Durante el siglo XV, los navegantes portugueses exploran y dan a conocer a Europa el litoral africano. En su estela, los comerciantes lusos establecen factorías a lo largo de toda la costa continental. Aislados de su patria y de sus familias, estos comerciantes, así como los marinos, militares, religiosos, profesionales y oficiales de la administración que los acompañaron en diversos momentos y contextos, empezaron muy pronto a relacionarse con mujeres africanas bajo la figura del concubinato y generaron, así, las primeras comunidades mestizas. Muchos de estos inmigrantes portugueses, los llamados lançados, procedían de entornos criminales o eran judíos o cristianos nuevos que huían de la persecución en Europa y encontraban una vida y una nueva forma de integración en las costas del mediodía.

Las concubinas nativas de estos aventureros portugueses fueron conocidas en la África lusa como nharas (de senhoras). Aliadas de los europeos pero pertenecientes a familias y clanes africanos, con acceso tanto a las riquezas allegadas por los nuevos poderosos como a las relaciones sociales propias de su entorno original, estas mujeres negras y mulatas muy pronto vieron reconocido un estatus privilegiado en el comercio y la diplomacia, tendiendo un puente de confianza entre los colonos blancos y los poderes locales que a menudo se tradujo en grandes fortunas personales. Las nharas cumplían inicialmente una función de apoyo, pero pronto muchas de ellas actuaron en nombre propio como mercaderas y embajadoras, tuvieron un papel principal en el tráfico de esclavos, armas, oro y goma arábiga y hasta en la banca local, fueron dueñas de grandes propiedades muebles e inmuebles, así como de cientos de esclavos, dieron amparo a los náufragos y estructuraron las relaciones y los servicios sociales en sus comunidades. La autonomía de estas nharas, en el caso de las factorías situadas en la desembocadura del Senegal, tenía raíces acreditadas en el estatus que le reconocen a la mujer las sociedades wólof, y portugueses y africanos la respetaron por igual.

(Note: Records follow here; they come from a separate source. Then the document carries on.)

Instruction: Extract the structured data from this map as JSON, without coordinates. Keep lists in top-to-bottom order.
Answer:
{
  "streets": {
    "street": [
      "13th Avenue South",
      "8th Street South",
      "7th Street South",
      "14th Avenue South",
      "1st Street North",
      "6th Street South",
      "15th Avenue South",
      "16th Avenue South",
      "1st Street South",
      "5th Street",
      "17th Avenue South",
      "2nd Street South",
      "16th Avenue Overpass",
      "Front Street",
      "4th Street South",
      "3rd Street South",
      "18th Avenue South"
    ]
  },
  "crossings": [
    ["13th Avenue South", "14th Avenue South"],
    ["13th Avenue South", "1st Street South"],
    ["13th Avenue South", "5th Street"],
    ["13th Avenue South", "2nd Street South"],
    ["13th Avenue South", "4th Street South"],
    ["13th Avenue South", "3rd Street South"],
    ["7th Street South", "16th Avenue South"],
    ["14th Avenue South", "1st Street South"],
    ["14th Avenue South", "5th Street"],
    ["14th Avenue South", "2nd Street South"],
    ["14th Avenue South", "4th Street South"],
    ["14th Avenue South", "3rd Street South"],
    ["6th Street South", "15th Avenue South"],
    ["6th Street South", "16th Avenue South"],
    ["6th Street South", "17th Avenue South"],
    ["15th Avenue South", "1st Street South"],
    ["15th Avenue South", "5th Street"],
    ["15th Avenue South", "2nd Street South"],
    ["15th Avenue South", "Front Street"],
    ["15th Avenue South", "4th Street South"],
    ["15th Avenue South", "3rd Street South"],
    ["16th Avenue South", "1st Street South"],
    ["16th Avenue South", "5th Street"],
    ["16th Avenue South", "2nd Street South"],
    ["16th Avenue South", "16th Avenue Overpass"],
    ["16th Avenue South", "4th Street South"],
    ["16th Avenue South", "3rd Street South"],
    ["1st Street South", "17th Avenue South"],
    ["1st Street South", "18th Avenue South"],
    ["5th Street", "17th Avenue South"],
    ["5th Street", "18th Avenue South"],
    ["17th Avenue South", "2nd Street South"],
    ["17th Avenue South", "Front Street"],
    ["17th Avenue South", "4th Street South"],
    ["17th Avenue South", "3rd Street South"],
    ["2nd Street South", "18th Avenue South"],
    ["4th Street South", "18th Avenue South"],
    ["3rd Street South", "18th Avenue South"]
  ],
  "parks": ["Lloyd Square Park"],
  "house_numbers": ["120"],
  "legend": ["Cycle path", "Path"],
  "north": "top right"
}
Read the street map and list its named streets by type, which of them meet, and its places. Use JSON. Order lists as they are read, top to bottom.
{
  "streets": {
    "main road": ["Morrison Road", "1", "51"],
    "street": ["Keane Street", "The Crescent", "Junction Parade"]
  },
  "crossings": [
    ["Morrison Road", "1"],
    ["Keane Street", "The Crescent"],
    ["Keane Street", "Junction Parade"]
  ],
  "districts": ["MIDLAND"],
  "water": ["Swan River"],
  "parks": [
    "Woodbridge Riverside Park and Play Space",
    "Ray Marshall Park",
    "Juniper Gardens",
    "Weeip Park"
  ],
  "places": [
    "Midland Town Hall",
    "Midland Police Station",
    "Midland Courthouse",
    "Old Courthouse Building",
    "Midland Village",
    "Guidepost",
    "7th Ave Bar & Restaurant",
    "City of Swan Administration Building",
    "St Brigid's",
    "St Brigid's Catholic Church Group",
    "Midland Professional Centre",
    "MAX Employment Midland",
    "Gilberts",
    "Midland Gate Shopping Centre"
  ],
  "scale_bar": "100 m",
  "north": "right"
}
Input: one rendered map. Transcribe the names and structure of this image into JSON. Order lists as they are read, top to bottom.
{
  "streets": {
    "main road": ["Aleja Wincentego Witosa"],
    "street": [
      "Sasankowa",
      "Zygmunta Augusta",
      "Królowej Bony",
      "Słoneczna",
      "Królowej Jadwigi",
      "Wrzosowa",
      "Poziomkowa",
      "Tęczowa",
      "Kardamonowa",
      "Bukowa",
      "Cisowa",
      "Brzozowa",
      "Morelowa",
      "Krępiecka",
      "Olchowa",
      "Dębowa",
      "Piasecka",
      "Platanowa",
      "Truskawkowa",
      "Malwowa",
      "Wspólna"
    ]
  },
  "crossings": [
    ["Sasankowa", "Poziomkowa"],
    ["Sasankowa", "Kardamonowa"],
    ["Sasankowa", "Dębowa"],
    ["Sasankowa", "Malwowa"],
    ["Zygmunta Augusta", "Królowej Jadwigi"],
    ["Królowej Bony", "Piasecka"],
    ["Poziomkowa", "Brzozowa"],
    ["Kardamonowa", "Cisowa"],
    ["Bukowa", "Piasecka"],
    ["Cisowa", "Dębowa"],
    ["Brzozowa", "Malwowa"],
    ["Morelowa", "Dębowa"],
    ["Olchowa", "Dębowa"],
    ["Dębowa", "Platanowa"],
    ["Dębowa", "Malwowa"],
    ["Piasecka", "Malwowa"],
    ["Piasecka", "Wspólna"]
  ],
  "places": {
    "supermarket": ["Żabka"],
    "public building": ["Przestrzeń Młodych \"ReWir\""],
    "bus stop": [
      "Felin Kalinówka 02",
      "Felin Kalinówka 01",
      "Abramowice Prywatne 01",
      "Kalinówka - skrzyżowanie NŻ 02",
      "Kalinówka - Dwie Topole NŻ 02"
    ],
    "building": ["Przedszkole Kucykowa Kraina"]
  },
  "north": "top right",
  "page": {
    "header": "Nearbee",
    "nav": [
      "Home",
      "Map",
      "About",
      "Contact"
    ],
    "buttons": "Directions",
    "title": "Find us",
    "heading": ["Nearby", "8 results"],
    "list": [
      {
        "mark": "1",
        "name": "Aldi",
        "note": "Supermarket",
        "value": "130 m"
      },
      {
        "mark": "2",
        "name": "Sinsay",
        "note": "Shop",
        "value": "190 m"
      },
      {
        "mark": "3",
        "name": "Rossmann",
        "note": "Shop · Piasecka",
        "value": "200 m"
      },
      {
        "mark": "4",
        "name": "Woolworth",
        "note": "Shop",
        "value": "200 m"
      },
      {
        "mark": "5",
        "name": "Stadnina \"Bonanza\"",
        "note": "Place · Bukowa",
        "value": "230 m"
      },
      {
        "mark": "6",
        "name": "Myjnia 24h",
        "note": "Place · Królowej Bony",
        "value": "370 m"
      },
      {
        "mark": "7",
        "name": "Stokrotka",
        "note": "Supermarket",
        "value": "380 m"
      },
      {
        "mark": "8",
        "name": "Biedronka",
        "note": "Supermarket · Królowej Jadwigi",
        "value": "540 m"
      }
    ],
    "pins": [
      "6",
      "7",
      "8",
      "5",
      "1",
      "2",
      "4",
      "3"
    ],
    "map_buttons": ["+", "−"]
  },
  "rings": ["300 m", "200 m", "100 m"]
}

Fueron célebres por su riqueza y poder en el África lusa, entre otras, mujeres como la Senhora Philippa (también conocida como Dame Portugaise, muerta después de 1634), en el actual Senegal; Crispina Peres (1615-después de 1670) y Bibiana Vaz de França en Guinea (hacia 1630-después de 1694); o la poderosa Ana Joaquina dos Santos e Silva (1788-1859) en Angola, ya en el siglo XIX. Bibiana Vaz obtuvo tanta influencia que mantuvo y ganó un importante pulso comercial y político con las autoridades de Lisboa, llegando a independizar y gobernar por personas interpuestas una «República de Cacheu» rebelde a la Corona durante catorce meses, entre 1684 y 1685.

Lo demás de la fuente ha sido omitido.